### Records from a dataset
[Start of Attachment]

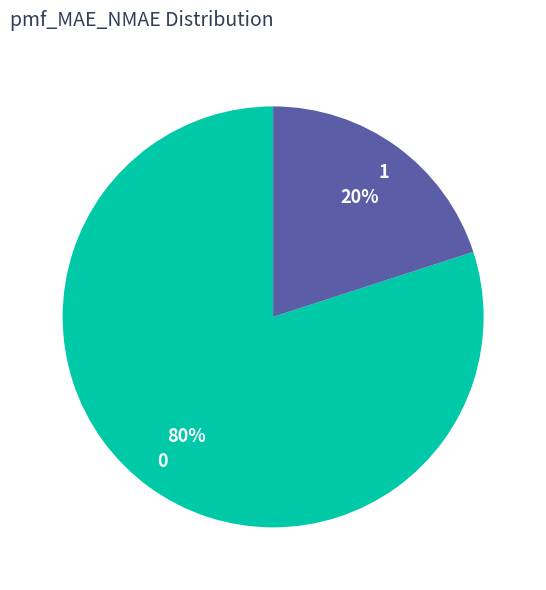

Is the sum of 0 and 1 greater than half?

Yes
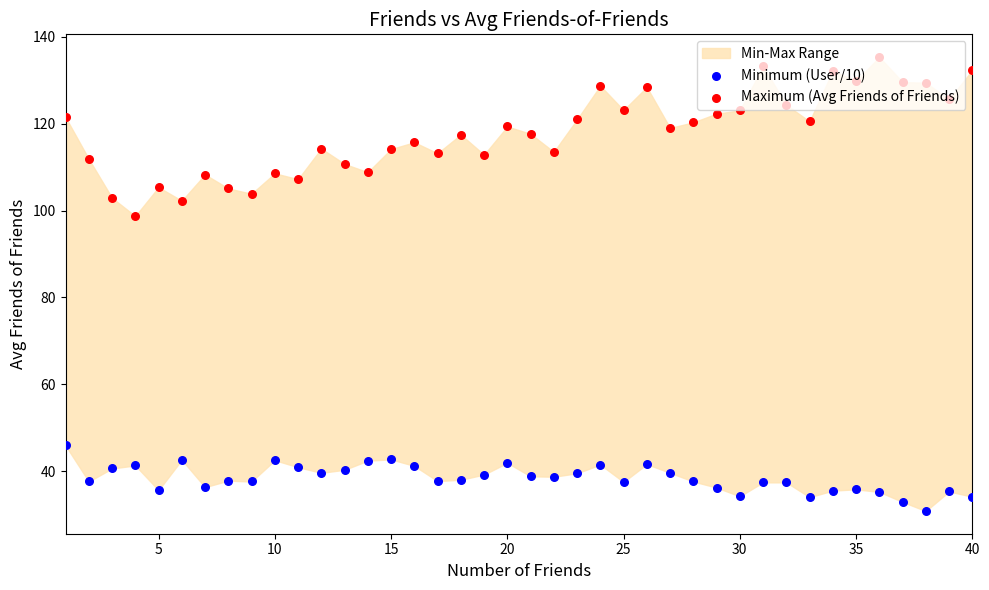

Is the value of Minimum (User/10) at 27 greater than the value of Maximum (Avg Friends of Friends) at 38?

No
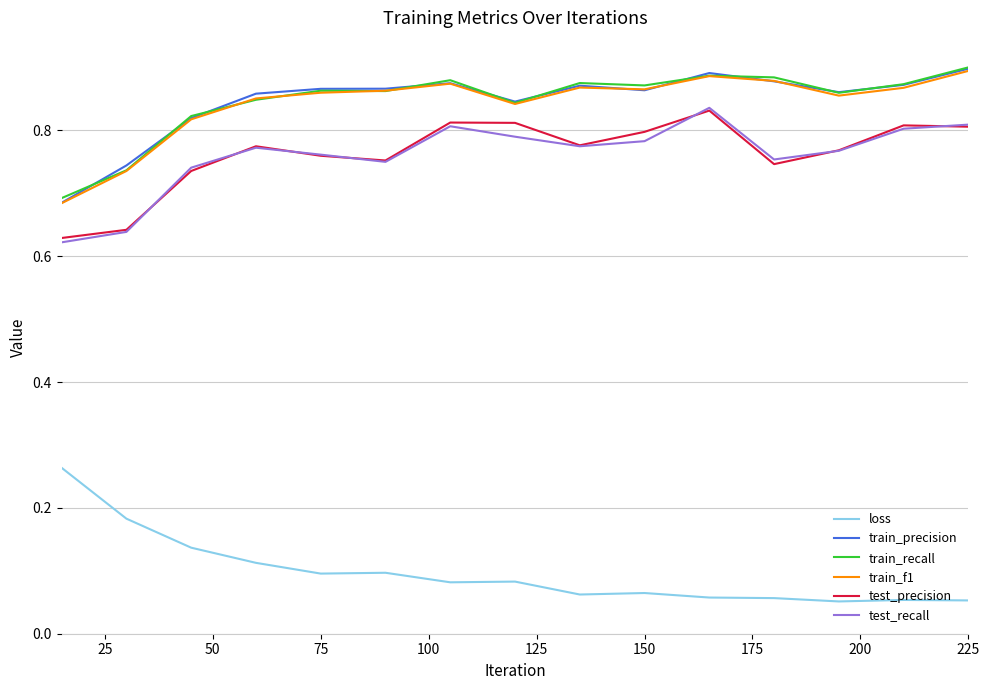

True or false: loss and test_recall intersect in this chart.

False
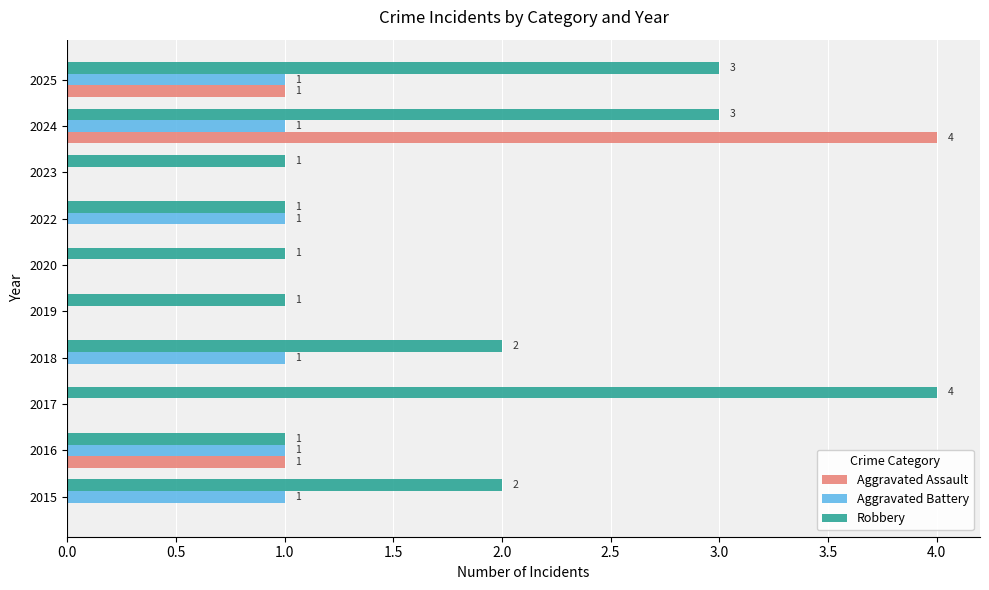

Which series has the largest total across all categories?

Robbery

[End of Attachment]

### To do
Pull out each line of the items that contains the word "greater", matching case exactly, and list those lines in their original order.

### Solution to this problem
Is the sum of 0 and 1 greater than half?
Is the value of Minimum (User/10) at 27 greater than the value of Maximum (Avg Friends of Friends) at 38?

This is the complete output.